Too Funny To Fail: A hilarious view into comedy’s greatest failure
Logline: The Dana Carvey Show was literally too funny to fail – or was it?
Too Funny To Fail is a documentary from Josh Greenbaum (Becoming Bond) that takes a deep dive into the absurd world of 90s comedy, featuring interviews with Stephen Colbert (Strangers with Candy), Steve Carell (Battle of the Sexes), Jon Glaser (Human Giant), and Dana Carvey (Wayne’s World) as they attempt to untangle the mess that was The Dana Carvey Show. The brief run of the 1996 series was a critical and ratings failure that grabbed a small, die-hard fandom through its edgy absurdist sketches. For any geek of nineties comedy, and for anyone interested in a history of television, this documentary is pretty much a holy text. The Dana Carvey Show opened with a sketch about Bill Clinton taking hormonal therapy to breastfeed to puppies. Given a huge boost of support including a time slot following dull-eyed family “comedy” Home Improvement, it was expected to be a knockout success of the year. Instead, The Dana Carvey Show highlighted the line between executives and comedians over creative control, and how far comedy could go before the plug was pulled. In the eight-episode lifespan of the show, Dana and the team of writers headed by Robert Smigel presented a complete fuck-you to corporate television. Showing oddball footage and clips, the documentary applauds such actions with almost childish glee. It’s hard not to get caught up and be proud of this completely nonsensical achievement. Too Funny to Fail finishes with a note from Dana: “It’s just a television show.” He’s right – but this documentary shows off just how far a comedy television show can stretch.

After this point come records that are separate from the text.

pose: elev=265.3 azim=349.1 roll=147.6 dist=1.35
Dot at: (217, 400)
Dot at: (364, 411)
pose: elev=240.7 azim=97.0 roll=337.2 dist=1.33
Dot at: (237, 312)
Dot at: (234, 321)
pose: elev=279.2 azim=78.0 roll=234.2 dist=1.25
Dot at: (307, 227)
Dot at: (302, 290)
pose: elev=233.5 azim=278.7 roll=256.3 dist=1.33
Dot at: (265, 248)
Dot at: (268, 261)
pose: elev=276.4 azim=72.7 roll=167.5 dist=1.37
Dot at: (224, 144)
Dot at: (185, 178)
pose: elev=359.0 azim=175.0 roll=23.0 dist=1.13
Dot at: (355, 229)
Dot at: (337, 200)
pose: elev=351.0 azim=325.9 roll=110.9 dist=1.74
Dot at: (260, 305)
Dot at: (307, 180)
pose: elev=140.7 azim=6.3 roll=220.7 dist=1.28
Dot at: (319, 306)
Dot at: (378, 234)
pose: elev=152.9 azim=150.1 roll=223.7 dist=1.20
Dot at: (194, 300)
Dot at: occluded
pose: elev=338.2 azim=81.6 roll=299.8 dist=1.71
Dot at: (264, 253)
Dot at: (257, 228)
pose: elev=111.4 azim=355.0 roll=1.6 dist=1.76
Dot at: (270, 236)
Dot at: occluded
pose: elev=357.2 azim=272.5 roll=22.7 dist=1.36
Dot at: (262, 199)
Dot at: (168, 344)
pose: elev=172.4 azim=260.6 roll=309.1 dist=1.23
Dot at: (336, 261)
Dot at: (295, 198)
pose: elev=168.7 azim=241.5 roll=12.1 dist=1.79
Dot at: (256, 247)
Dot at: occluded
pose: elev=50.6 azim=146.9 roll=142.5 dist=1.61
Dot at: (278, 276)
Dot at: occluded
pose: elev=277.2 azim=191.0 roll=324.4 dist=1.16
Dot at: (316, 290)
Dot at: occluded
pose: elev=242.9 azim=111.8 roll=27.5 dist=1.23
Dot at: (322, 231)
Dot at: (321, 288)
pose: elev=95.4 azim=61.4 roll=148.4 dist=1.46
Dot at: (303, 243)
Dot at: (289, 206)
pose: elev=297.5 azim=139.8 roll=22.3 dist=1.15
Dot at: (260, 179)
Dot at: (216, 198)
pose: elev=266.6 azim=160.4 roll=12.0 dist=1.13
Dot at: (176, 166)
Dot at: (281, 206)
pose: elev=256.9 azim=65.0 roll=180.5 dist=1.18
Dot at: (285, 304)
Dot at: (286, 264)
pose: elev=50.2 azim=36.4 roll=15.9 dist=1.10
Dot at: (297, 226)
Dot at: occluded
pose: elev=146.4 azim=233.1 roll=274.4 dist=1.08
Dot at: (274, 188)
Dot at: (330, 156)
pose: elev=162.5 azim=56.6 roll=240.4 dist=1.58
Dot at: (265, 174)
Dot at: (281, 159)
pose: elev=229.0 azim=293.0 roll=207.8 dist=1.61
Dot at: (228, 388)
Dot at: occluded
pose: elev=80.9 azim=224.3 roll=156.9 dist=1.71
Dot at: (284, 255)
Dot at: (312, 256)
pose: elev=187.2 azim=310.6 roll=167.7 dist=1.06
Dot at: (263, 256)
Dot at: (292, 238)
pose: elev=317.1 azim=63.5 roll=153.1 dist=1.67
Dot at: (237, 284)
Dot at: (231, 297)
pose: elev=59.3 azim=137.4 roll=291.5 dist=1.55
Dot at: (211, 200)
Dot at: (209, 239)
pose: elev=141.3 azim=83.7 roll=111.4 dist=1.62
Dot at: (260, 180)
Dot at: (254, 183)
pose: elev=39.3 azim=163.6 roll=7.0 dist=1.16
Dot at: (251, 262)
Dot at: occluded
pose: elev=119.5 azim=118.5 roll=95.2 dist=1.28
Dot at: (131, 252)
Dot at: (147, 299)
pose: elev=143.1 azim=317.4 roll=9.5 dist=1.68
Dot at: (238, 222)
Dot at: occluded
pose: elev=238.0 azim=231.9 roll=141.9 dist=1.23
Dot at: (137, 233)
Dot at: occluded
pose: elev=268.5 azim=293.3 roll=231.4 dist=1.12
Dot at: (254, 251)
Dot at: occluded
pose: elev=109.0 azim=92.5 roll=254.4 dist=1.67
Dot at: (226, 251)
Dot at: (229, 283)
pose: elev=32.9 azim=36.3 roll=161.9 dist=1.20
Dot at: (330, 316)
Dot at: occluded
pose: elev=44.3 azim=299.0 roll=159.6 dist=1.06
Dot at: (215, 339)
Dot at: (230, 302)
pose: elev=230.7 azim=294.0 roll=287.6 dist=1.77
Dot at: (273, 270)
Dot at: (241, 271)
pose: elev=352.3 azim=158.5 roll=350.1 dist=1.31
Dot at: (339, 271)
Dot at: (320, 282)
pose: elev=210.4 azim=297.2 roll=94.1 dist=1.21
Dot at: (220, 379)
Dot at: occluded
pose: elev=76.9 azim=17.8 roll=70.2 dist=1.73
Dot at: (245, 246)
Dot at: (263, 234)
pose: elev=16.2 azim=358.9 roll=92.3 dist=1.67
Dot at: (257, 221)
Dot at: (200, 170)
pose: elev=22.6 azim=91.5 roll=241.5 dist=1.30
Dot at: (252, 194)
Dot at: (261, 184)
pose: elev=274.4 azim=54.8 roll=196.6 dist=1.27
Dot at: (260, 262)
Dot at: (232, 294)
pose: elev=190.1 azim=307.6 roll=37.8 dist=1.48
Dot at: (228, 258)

Dealt: the small story tracing the big talent of a blind magician
Logline: Visually impaired card mechanic prepares for the big time.
Dealt is a documentary about sixty-two-year-old close magician Richard Turner and his incredible life story. Visually impaired from a young age, Turner turned his disability into “a blessing” and burrowed his focus down to the art of card tricks. Directed by Luke Korem (Lord Montagu), the documentary details Turner’s daily life, career, karate achievements, and involvement in the wider world of magic. With the help of his family, Turner practices his card tricks for over “16 hours a day” – and you don’t quite believe it until you see it. His tricks are mind-boggling, and whatever techniques he does reveal are stunning. The documentary explores how, as a young kid, Turner turned to the “tactile” nature of card mechanics to deal with a frustrating world. There’s a fascinating thread throughout about the relationship between Richard and his disability. Korem skips the sob story about a disabled guy who does incredible tricks, but frames it as a triumphant tale not of overcoming adversity but embodying it. Whether it’s winning his karate black belt, or being accepted into the world of professional magicians, his blindness doesn’t hold him back. In his view, it propels him. Dealt is a fascinating documentary that inspires us all to maximize whatever we’re given in life. Deal with it.